先日の
JRA札幌
エルムSで、門別から遠征した
シルトプレが5着に入った。ダート三冠の本格的始動を目前に、いま現在の地方馬のレベルを表す一例となったのではなかろうか。今週の
ブリーダーズゴールドジュニアCは、
JBC2歳優駿、ひいてはそのダート三冠路線へとつながっていく、2歳中距離重賞である。
特筆すべきは田中淳厩舎が送り出す精鋭4頭。そのいずれもが勝利しておかしくない実力を備えているのだが、なかでも最もスケールの大きさを感じるのが、新種牡馬
エピカリス産駒の
サントノーレだ。1200mの新馬戦は逃げて圧勝し、1700mに距離を伸ばした2戦目のオープン戦では、2番手から悠々と抜け出してみせた。2戦目で負かした
ルクスシールズが次戦を楽勝しているのだから、レースレベルも推して知るべしである。
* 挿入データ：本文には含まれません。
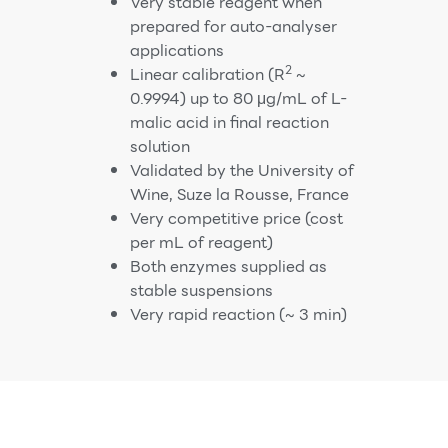
Very stable reagent when
prepared for auto-analyser
applications
2
Linear calibration (R
~
0.9994) up to 80 μg/mL of L-
malic acid in final reaction
solution
Validated by the University of
Wine, Suze la Rousse, France
Very competitive price (cost
per mL of reagent)
Both enzymes supplied as
stable suspensions
Very rapid reaction (~ 3 min)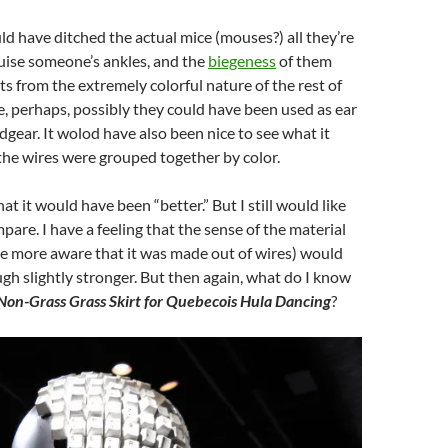
ld have ditched the actual mice (mouses?) all they’re
ruise someone’s ankles, and the
biegeness
of them
ts from the extremely colorful nature of the rest of
, perhaps, possibly they could have been used as ear
adgear. It wolod have also been nice to see what it
l the wires were grouped together by color.
hat it would have been “better.” But I still would like
pare. I have a feeling that the sense of the material
e more aware that it was made out of wires) would
h slightly stronger. But then again, what do I know
Non-Grass Grass Skirt for Quebecois Hula Dancing
?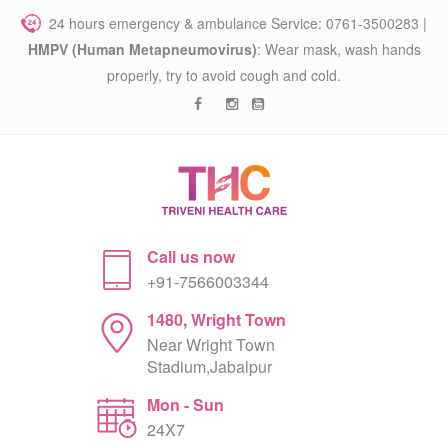
24 hours emergency & ambulance Service: 0761-3500283 |
HMPV (Human Metapneumovirus)
: Wear mask, wash hands
properly, try to avoid cough and cold.
Call us now
+91-7566003344
1480, Wright Town
Near Wright Town
Stadium,Jabalpur
Mon - Sun
24X7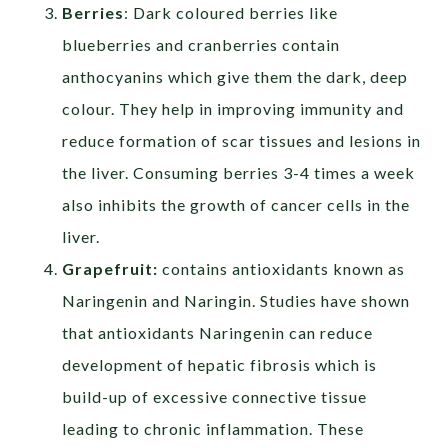
Berries
: Dark coloured berries like
blueberries and cranberries contain
anthocyanins which give them the dark, deep
colour. They help in improving immunity and
reduce formation of scar tissues and lesions in
the liver. Consuming berries 3-4 times a week
also inhibits the growth of cancer cells in the
liver.
Grapefruit:
contains antioxidants known as
Naringenin and Naringin. Studies have shown
that antioxidants Naringenin can reduce
development of hepatic fibrosis which is
build-up of excessive connective tissue
leading to chronic inflammation. These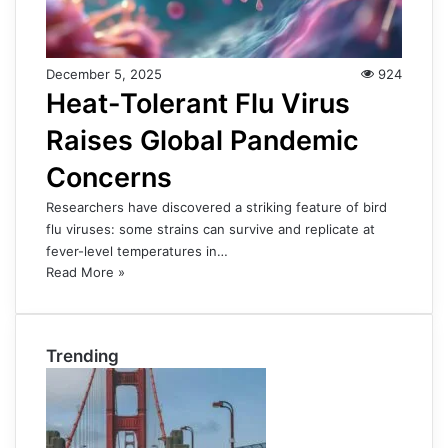
December 5, 2025
924
Heat-Tolerant Flu Virus
Raises Global Pandemic
Concerns
Researchers have discovered a striking feature of bird
flu viruses: some strains can survive and replicate at
fever-level temperatures in…
Read More »
Trending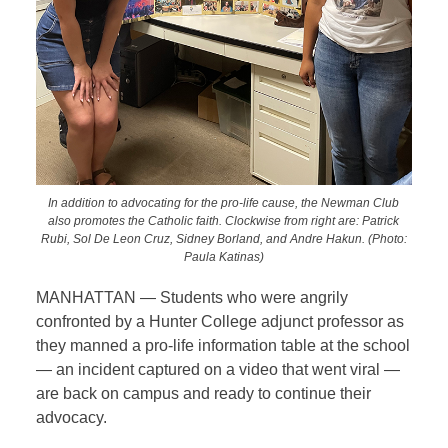
In addition to advocating for the pro-life cause, the Newman Club
also promotes the Catholic faith. Clockwise from right are: Patrick
Rubi, Sol De Leon Cruz, Sidney Borland, and Andre Hakun. (Photo:
Paula Katinas)
MANHATTAN — Students who were angrily
confronted by a Hunter College adjunct professor as
they manned a pro-life information table at the school
— an incident captured on a video that went viral —
are back on campus and ready to continue their
advocacy.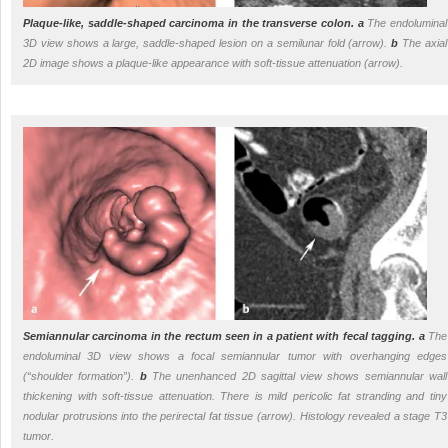
Plaque-like, saddle-shaped carcinoma in the transverse colon.
a
The endoluminal
3D view shows a large, saddle-shaped lesion on a semilunar fold (arrow).
b
The axial
2D image shows a plaque-like appearance with soft-tissue attenuation (arrow).
Semiannular carcinoma in the rectum seen in a patient with fecal tagging.
a
The
endoluminal 3D view shows a focal semiannular tumor with overhanging edges
(“shoulder formation”).
b
The unenhanced 2D sagittal view shows semiannular wall
thickening with soft-tissue attenuation. There is mild pericolic fat stranding and tiny
nodular protrusions into the perirectal fat tissue (arrow). Histology revealed a stage T3
tumor.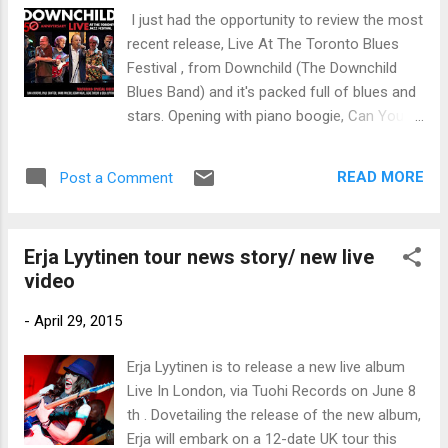
trem bends that will set you shaking. His vocals are...
I just had the opportunity to review the most
recent release, Live At The Toronto Blues
Festival , from Downchild (The Downchild
Blues Band) and it's packed full of blues and
stars. Opening with piano boogie, Can You
Hear The Music , with Mike Fonfara on keys,
Chuck Jackson on lead vocal and Donnie
READ MORE
Post a Comment
Walsh on harmonica, Chuck Jackson and
Pat Carey on sax, Gary Kendall on bass and
Mike Fitzpatrick on drums, this is a lively
Erja Lyytinen tour news story/ new live
opener. David Wilcox joins on shuffle, It's A
video
Matter Of Time adding slide and vocal. With
great feel and energy, this is an all out party.
-
April 29, 2015
I'm Gonna Tell Your Mama is packed with
energy featuring Gene Taylor piano and
Erja Lyytinen is to release a new live album
giving Walsh a great opportunity to really
Live In London, via Tuohi Records on June 8
hang out there on harmonica. Very cool.
th . Dovetailing the release of the new album,
Finland's favorite slide player, Erja Lyytinen
Erja will embark on a 12-date UK tour this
間違いなく全国クラスのポテンシャルを有しており、もちろん、2歳馬特有の不安定さを出さない保証はないが、先々含めて期待の大きい一頭だ。
上記のオープン戦で
サントノーレの3着に敗れた
ティントレットは、逆転に燃えている。当時はゲートでアオる不利があり、決してスムーズな運びではなかった。2着の
ルクスシールズには新馬戦で1秒も差をつけて勝っているのだから、相手も力をつけたとはいえ、全力を出し切ったとは言い難い結果である。スタート五分なら、際どい勝負になるはずだ。
上記の2頭含め、初重賞挑戦という馬が多い中で、
ダバイエスペランサ、
カプセルの2頭は経験値を武器にすることができる。距離さえこなせば、という条件はつくが、重賞の厳しい流れ、独特の空気感を味わっている点は評価しておきたい。
最後に
クールソリッドに触れておく。これがデビュー2戦目で、しかも新馬戦は1100mだから、今回のメンバーの中で最も未知な部分が大きい馬である。信頼はしづらいものの、デビュー前の評判は世代で1、2を争うほどであり、不安を補って余りある魅力を持ち合わせているのも確か。勢力図を塗り替える可能性のある馬である。